The acute disease is characterized by the presence of blood, mucus, yellow caseous exudates, or a hollow caseous cast in the trachea. Microscopically, a desquamative, necrotizing tracheitis is characteristic of acute disease. In the subacute form, punctiform hemorrhagic areas in the trachea and larynx and mild conjunctivitis with lacrimation may be detected. A rapid diagnosis can be achieved by detection of intranuclear inclusion bodies in the tracheal epithelium early in the course of the disease; results of the microscopic examination can be rapidly confirmed by detection of viral DNA using virus-specific PCR assays. Isolation and identification of the virus is done in chicken embryos or tissue culture from embryo liver or kidney cells or from kidney cells from adult chickens. Chicken embryos are preferred for virus isolation. Chorioallantoic membrane of developing chicken embryos (9–12 days old) is inoculated with the specimen. Microscopic examination of the chorioallantoic membrane lesion shows intranuclear inclusions. On microscopic examination of the trachea, intranuclear inclusion lesions produced by ILTV infection must be differentiated from the diphtheritic form of fowlpox infection that produces intracytoplasmic inclusions.

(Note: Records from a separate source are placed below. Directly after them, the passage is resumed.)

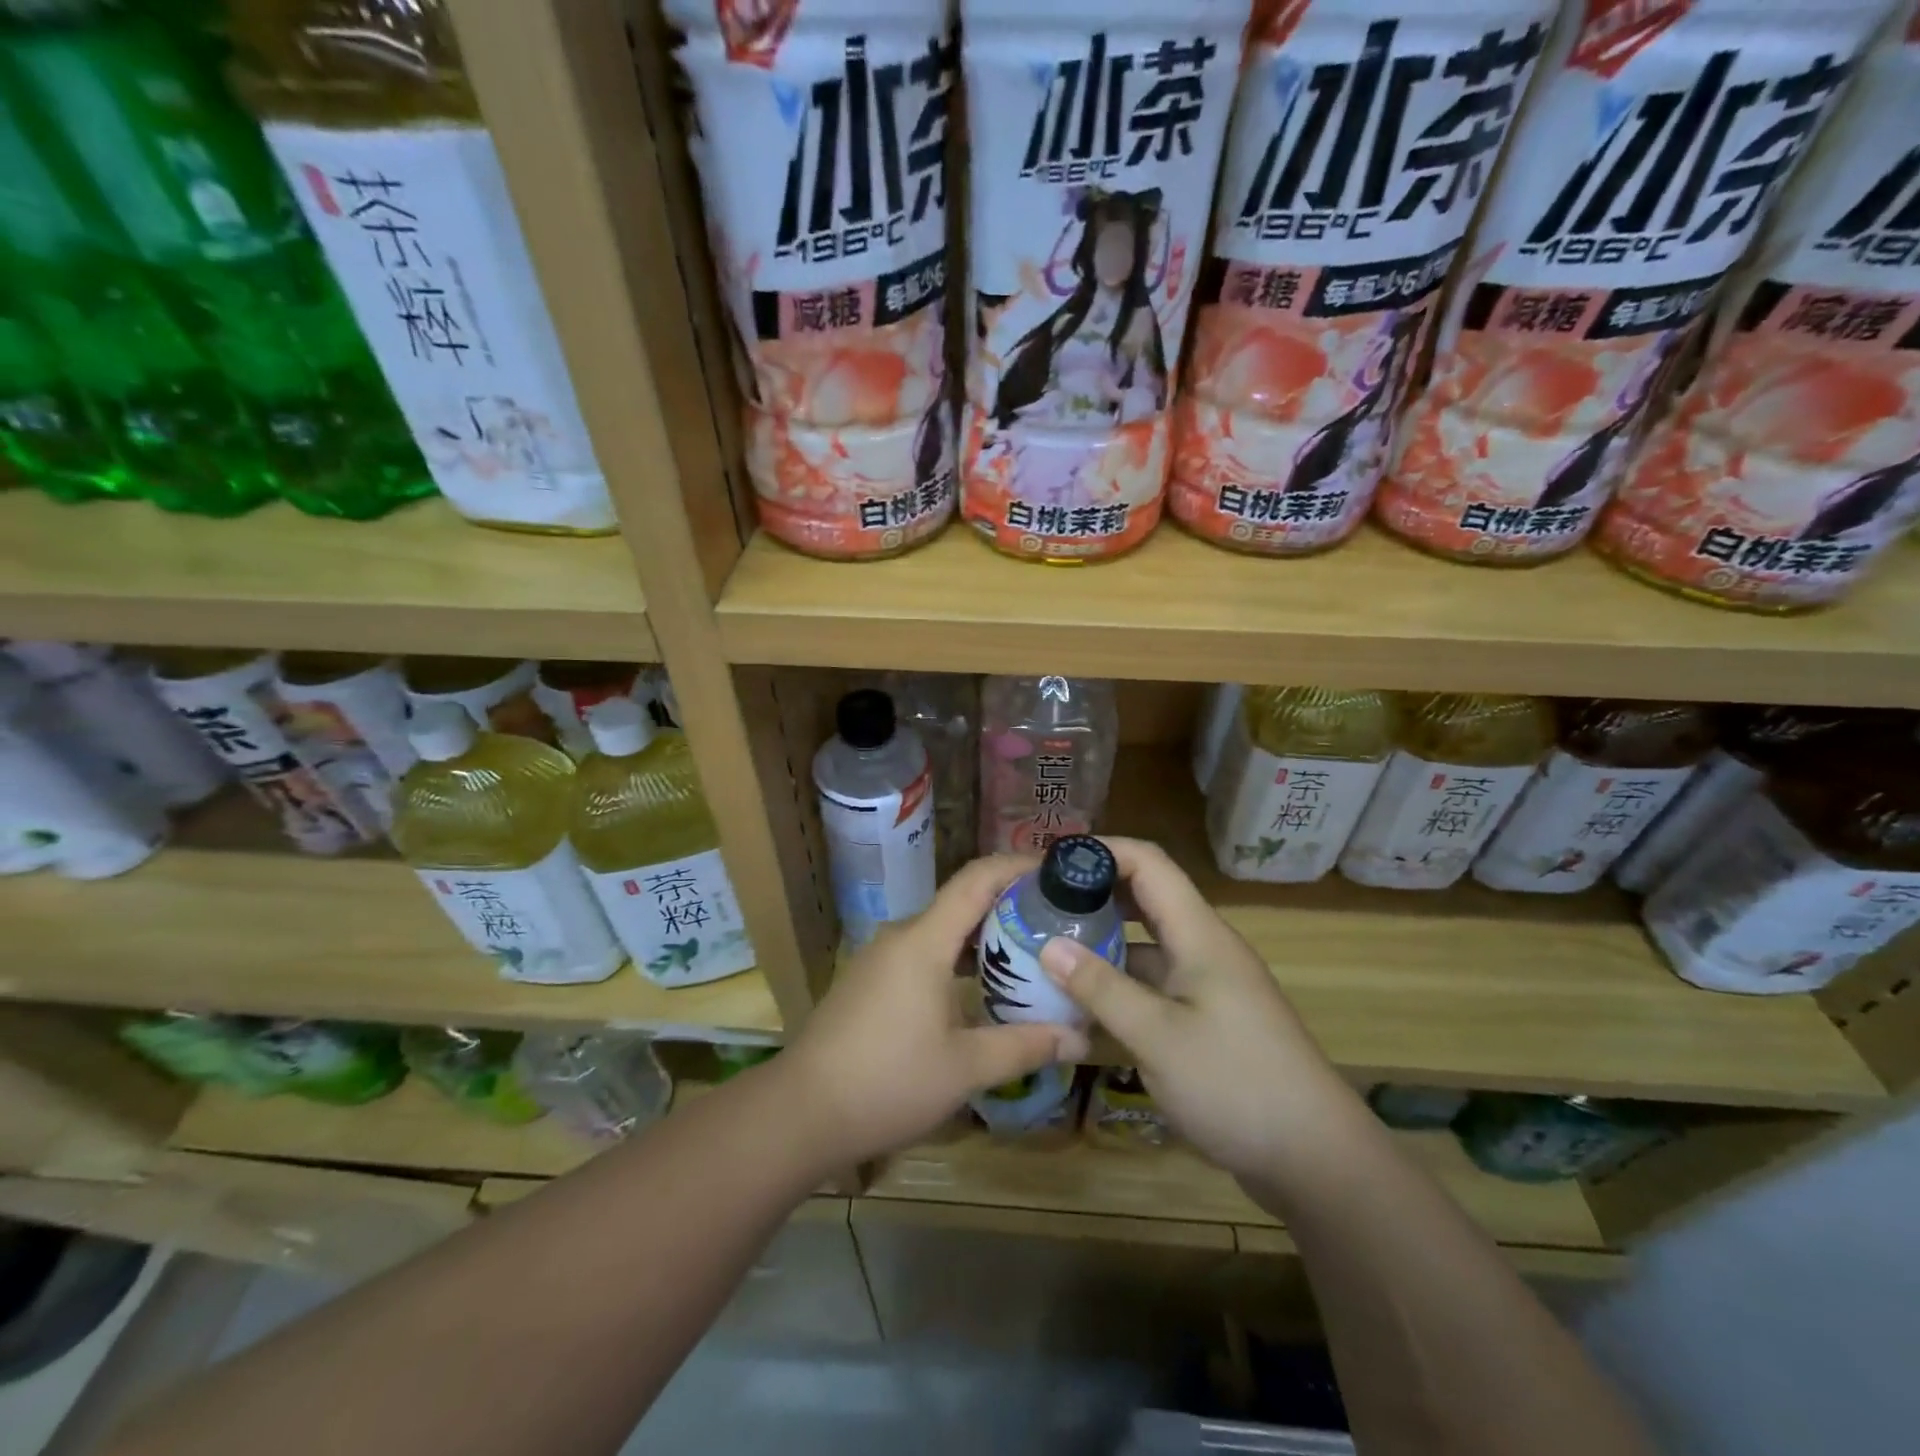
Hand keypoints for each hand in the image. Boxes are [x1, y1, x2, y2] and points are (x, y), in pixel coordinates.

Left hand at [778, 856, 1090, 1169]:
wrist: (800, 1113)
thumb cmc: (887, 1082)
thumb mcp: (965, 1069)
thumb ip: (1024, 1046)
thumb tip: (1080, 1039)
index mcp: (924, 941)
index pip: (976, 880)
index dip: (1017, 866)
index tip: (1056, 870)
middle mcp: (901, 937)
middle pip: (961, 902)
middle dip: (1008, 906)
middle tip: (1056, 922)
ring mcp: (879, 958)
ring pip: (941, 931)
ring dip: (982, 937)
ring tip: (1027, 956)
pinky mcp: (868, 981)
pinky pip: (922, 953)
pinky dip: (956, 959)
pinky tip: (978, 990)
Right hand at [1038, 838, 1361, 1185]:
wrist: (1316, 1159)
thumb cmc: (1237, 1085)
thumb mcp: (1158, 1037)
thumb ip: (1102, 988)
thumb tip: (1048, 945)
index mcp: (1200, 934)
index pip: (1149, 863)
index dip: (1102, 851)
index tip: (1050, 862)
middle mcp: (1204, 947)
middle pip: (1146, 897)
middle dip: (1094, 893)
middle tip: (1040, 904)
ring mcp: (1207, 984)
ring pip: (1147, 944)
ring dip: (1102, 940)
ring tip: (1048, 947)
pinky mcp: (1206, 1018)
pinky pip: (1154, 982)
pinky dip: (1118, 981)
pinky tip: (1083, 1001)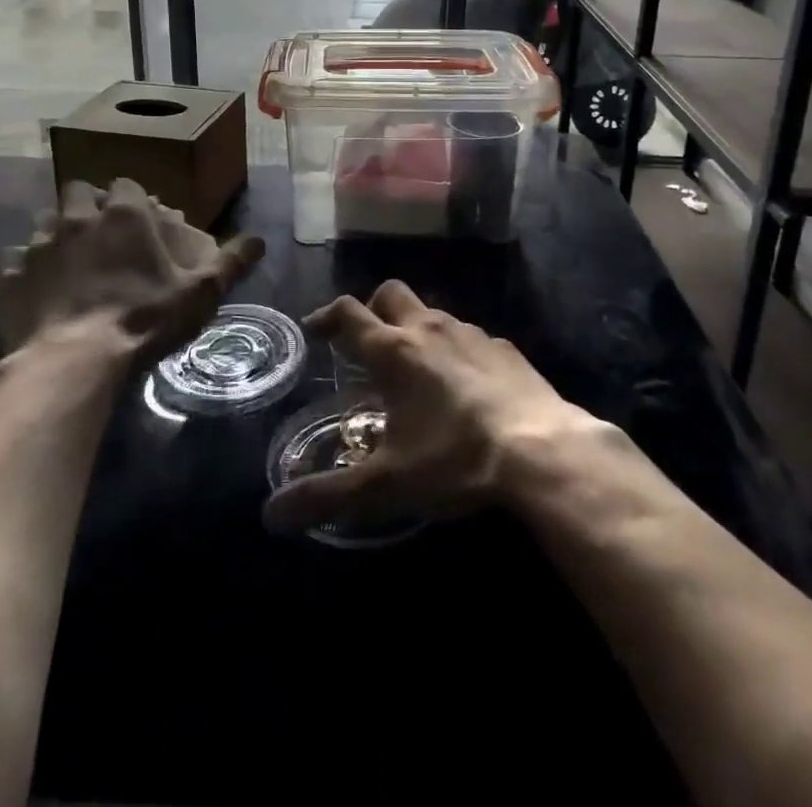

Field isolates and vaccine strains of ILTV are routinely differentiated by PCR amplification of single or multiple ILTV genome areas, followed by sequencing of the PCR products and comparative analysis of the sequences obtained. More recently, field isolates and vaccines strains have been differentiated more accurately by full genome sequencing analysis.


In endemic areas and on farms where a specific diagnosis is made, the disease is controlled by implementation of biosecurity measures and vaccination. Vaccination is done with live attenuated vaccines and viral vector recombinant vaccines. Live vaccines originated from virulent isolates that were attenuated by consecutive passages in embryos or tissue culture. These are applied via eye drop or through mass vaccination by water or spray. Viral vector recombinant vaccines in fowlpox and herpesvirus of turkeys have been designed to express ILTV immunogenic proteins and are administered to individual birds by in ovo, SC, or wing-web vaccination.